Research
Algorithms that capitalize on the performance of machine learning with the provable certificates needed for deployment in real-world physical systems
The power of modern neural networks is clear, but physical systems cannot go into the real world without guarantees on performance and safety. My research makes black-box neural networks deployable for real systems: I tell the engineer exactly how accurately to train their controller and, from the loss it reaches, the closed-loop performance it will achieve, and how gracefully that degrades as the network's error grows.
backstepping kernels
A neural operator learns the backstepping gain kernel that stabilizes the PDE, reproducing the exact kernel while replacing a costly numerical solve with a single forward pass that runs orders of magnitude faster.
Foundations
Design of deployable ML systems, with closed-loop performance guarantees
This is the engine behind everything else I do. Classical control earns its guarantees by solving heavy numerical routines, such as backstepping kernel PDEs or predictor integrals, that are provably correct but far too slow to recompute online. I showed these computations are operators a neural network can learn, and proved the learned approximation preserves the closed-loop stability guarantee. The expensive solve collapses into a single forward pass and the proof travels with it: control at machine-learning speed, on real systems, without giving up certification.
- Neural Operators for Bypassing Gain and Control Computations in PDE Backstepping
- Neural Operators of Backstepping Controller and Observer Gains
- Adaptive Neural-Operator Backstepping Control of a Benchmark Hyperbolic PDE
- Stabilization of Nonlinear Systems with Unknown Delays via Delay-Adaptive Neural Operator Approximate Predictors
Same input delay: uncompensated (left) vs. stabilized in real time by a neural-operator predictor (right).
Robotics & autonomy
Autonomy that generalizes, with guarantees via operator learning
Robots break the clean assumptions controllers are designed under: they act through real communication and actuation delays, and they have to work in environments they never saw in training. I address both with operator learning. A planning neural operator learns the cost-to-go for navigation and generalizes to maps far finer than the ones it trained on, while a learned predictor reconstructs the delayed state in a single forward pass so the controller acts on time, carrying the same stability guarantee as the classical predictor it replaces. Both results rest on the same scientific-machine-learning principle: I encode the problem's structure into the network itself (e.g. the triangle inequality explicitly enforced in the neural net design), so performance and certifiable deployment come built in.
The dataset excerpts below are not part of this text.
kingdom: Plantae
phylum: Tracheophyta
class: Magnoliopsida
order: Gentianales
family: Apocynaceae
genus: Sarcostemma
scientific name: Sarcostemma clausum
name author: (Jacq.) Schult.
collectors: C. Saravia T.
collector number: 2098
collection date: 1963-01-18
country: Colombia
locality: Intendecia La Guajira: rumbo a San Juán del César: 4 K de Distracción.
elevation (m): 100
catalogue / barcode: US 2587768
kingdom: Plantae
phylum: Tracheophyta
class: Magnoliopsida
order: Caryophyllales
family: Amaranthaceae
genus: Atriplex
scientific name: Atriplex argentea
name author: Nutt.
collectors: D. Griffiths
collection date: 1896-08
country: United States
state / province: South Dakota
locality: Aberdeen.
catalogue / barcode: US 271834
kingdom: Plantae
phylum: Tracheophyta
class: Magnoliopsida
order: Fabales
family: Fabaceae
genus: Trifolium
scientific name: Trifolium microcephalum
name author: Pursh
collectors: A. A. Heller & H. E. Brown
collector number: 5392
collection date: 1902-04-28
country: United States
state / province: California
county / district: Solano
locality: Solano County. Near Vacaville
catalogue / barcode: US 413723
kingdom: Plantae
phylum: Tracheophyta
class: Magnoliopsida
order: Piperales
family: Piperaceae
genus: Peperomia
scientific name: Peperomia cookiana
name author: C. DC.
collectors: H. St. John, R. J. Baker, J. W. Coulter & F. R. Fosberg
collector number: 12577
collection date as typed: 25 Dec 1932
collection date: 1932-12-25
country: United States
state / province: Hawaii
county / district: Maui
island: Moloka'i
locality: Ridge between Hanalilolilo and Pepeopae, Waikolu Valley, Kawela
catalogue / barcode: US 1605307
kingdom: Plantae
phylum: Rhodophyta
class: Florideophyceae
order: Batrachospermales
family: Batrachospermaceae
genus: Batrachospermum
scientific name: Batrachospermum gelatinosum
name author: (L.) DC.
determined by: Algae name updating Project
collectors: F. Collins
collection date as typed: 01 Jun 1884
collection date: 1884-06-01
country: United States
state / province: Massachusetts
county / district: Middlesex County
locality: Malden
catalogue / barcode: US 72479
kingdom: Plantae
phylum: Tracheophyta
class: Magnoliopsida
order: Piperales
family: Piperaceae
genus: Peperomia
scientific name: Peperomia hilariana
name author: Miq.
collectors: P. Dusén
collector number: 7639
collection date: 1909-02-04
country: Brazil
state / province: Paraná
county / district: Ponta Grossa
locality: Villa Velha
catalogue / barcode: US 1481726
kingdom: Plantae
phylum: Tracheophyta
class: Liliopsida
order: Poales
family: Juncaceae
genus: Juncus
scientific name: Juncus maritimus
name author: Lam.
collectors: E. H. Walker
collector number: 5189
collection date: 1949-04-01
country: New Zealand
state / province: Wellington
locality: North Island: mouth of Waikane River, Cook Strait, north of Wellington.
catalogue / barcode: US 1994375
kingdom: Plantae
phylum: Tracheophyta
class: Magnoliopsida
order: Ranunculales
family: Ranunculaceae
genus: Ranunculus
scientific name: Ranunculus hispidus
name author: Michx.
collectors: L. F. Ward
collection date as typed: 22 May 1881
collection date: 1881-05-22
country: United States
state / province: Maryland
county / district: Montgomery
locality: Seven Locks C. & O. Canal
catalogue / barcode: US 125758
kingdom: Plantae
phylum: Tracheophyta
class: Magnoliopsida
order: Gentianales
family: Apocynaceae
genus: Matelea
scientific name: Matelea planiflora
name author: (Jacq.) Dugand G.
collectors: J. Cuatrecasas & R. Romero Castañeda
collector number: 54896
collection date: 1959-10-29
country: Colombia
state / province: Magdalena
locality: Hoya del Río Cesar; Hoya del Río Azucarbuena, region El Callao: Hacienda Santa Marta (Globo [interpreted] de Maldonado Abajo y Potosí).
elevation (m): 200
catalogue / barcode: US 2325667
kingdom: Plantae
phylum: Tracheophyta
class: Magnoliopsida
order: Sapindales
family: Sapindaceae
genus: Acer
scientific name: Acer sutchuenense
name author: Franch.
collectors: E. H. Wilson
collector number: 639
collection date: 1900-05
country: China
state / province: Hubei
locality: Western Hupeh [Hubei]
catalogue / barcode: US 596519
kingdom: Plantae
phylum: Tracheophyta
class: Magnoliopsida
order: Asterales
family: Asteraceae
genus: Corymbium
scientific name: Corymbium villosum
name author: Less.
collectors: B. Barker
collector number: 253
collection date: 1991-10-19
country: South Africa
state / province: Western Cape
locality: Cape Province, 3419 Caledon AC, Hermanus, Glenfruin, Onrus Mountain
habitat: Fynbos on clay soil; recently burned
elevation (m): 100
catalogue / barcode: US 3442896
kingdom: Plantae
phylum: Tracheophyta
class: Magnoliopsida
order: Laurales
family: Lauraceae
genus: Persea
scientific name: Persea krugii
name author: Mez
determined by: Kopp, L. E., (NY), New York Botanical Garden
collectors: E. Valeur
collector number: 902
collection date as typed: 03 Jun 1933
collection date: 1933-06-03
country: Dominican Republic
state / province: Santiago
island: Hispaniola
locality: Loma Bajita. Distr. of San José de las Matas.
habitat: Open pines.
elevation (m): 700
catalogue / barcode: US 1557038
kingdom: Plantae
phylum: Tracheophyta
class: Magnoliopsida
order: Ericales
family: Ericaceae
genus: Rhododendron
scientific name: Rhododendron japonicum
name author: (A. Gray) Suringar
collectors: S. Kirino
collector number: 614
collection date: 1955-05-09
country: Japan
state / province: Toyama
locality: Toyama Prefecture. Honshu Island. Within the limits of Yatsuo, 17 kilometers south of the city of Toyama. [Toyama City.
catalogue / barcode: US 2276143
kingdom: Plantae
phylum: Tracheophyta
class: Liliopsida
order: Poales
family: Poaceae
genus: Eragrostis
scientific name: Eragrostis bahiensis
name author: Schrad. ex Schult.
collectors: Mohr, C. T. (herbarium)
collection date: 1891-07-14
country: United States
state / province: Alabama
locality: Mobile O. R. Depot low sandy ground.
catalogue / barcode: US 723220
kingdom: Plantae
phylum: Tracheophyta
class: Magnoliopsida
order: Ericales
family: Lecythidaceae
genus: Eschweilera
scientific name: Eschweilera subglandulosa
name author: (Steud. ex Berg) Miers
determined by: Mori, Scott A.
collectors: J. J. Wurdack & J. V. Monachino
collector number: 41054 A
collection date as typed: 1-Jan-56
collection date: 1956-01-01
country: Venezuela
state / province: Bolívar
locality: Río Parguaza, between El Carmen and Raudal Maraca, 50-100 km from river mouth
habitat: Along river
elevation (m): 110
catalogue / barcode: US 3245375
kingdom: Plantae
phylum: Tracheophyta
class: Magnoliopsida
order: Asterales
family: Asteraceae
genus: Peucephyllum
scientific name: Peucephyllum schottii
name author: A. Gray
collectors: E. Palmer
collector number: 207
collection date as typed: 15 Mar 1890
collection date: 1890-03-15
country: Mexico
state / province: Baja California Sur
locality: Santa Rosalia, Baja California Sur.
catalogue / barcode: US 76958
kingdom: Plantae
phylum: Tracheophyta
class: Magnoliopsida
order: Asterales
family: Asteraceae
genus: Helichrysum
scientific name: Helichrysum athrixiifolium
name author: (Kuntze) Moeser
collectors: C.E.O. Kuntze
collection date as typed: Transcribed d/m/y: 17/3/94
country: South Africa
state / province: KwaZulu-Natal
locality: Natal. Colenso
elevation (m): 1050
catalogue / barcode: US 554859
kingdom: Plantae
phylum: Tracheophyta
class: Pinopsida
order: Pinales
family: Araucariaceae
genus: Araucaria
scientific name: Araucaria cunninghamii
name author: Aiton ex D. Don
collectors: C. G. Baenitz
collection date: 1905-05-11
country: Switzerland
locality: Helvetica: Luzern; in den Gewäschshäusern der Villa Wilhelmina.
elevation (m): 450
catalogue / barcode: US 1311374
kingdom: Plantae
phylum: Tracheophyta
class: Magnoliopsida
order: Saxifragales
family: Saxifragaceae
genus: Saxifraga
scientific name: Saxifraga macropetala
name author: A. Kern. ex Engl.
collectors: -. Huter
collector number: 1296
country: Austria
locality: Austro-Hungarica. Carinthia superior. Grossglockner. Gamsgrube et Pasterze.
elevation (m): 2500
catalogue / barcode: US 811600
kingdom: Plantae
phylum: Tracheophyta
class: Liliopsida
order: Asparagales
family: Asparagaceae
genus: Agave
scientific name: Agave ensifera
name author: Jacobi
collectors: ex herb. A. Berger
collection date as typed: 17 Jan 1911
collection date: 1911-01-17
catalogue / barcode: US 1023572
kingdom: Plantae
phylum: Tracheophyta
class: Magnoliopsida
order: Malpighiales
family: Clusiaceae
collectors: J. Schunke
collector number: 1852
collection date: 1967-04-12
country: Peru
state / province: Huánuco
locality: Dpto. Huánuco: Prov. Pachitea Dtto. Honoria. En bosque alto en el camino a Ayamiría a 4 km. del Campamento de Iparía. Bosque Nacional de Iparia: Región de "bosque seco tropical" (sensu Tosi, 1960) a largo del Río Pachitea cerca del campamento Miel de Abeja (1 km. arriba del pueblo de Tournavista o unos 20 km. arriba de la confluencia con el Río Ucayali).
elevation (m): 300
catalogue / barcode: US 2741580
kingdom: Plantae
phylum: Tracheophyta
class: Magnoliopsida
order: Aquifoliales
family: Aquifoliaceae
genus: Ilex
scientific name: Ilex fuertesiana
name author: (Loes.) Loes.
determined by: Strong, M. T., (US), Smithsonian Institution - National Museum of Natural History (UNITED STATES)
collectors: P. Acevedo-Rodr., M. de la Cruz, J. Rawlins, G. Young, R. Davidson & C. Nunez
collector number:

A car-like unicycle reaches its target despite different delays on its steering and acceleration inputs, with a separate neural-operator predictor compensating each delay so the system stays stable.
Scientific systems & open tools
Traffic, biology, and more applications of neural operator control design
The same machinery reaches well beyond the PDEs it started on. When a vehicle receives several control inputs that each arrive after a different delay, I assign one neural-operator predictor per input, compensating all the distinct delays at once with a stability guarantee. For biological populations, where the stabilizing gains depend on birth and mortality rates that are unknown and must be identified online, a neural operator learns the control-design map and re-evaluates it instantly as those estimates update, steering an age-structured colony to its target equilibrium. To let others build here, I co-created PDEControlGym, an open, documented benchmark for data-driven boundary control spanning physics, biology, and medicine, supported by an NVIDIA Academic Grant.